(作業用データ):
- - -

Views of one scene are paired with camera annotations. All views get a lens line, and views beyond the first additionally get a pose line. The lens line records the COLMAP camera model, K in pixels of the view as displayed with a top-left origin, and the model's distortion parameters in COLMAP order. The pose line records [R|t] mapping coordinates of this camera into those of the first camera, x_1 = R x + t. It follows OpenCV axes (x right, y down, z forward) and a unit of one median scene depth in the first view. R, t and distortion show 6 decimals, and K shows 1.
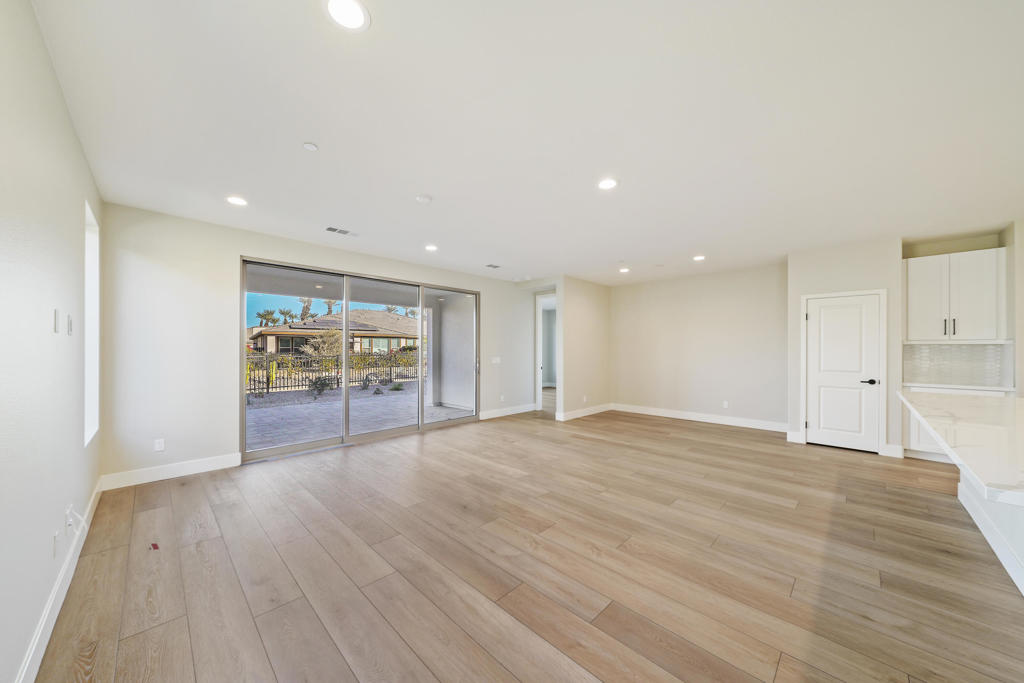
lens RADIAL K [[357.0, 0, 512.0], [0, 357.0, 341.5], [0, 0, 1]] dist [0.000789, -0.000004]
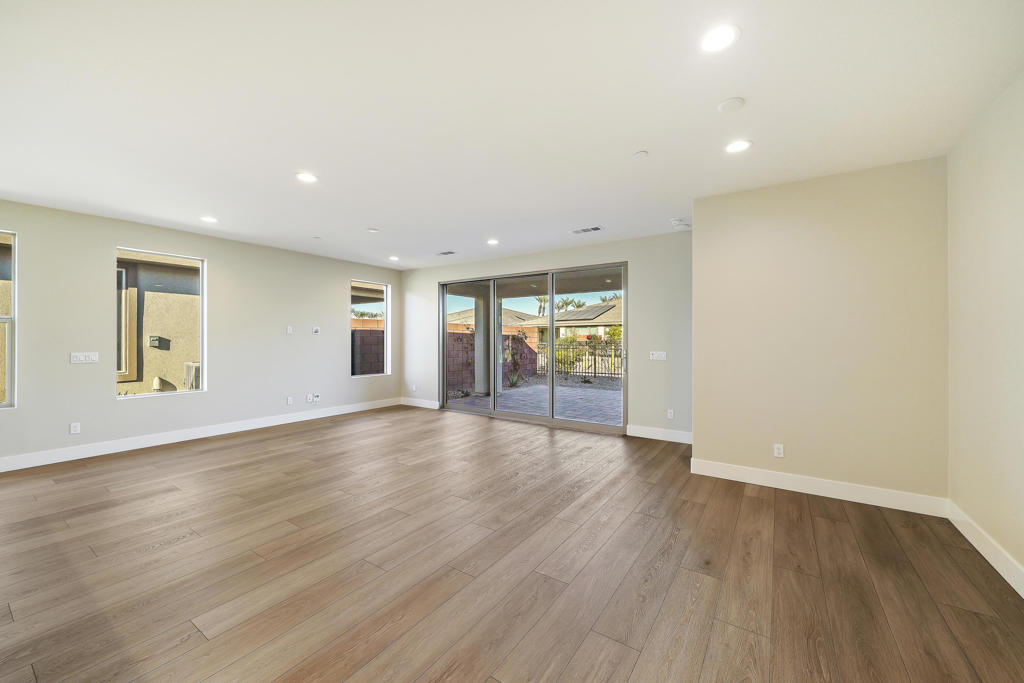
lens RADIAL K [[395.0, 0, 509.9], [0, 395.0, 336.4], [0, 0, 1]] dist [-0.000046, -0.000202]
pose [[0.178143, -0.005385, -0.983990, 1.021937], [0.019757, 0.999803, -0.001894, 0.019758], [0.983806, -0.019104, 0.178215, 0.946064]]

- - -

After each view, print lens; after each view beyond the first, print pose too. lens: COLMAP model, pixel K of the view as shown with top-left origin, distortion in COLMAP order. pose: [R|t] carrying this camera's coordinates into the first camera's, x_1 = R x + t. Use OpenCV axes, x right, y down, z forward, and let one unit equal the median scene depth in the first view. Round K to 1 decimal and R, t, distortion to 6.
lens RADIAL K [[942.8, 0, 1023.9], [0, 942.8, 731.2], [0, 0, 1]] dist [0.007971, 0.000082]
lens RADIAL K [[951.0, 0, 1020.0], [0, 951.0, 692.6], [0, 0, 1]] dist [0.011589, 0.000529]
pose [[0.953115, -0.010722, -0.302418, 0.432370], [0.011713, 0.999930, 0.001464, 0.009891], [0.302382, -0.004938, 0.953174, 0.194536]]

- - -

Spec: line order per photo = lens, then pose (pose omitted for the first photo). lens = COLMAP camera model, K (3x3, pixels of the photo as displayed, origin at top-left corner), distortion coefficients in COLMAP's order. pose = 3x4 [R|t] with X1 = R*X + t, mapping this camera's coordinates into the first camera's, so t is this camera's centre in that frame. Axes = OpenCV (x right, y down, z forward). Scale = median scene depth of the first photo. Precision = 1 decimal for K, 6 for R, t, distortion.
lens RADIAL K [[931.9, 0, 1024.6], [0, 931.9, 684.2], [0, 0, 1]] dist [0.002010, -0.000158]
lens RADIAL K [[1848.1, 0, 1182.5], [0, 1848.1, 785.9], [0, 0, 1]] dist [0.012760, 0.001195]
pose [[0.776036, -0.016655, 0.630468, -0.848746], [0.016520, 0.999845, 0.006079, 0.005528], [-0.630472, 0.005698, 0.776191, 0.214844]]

- - -

(やること):
「After each view, print」がある行から「dist [0.007971, 0.000082]」がある行まで全部(最初と最後の行も入れて)を、1行を1つの文字列にしたJSONのリストで書いてください。空行は入れないでください。

(答え):
[
  "After each view, print lens; after each view beyond the first, print pose too. lens: COLMAP model, pixel K of the view as shown with top-left origin, distortion in COLMAP order. pose: [R|t] carrying this camera's coordinates into the first camera's, x_1 = R x + t. Use OpenCV axes, x right, y down, z forward, and let one unit equal the median scene depth in the first view. Round K to 1 decimal and R, t, distortion to 6.",
  "lens RADIAL K [[942.8, 0, 1023.9], [0, 942.8, 731.2], [0, 0, 1]] dist [0.007971, 0.000082]"
]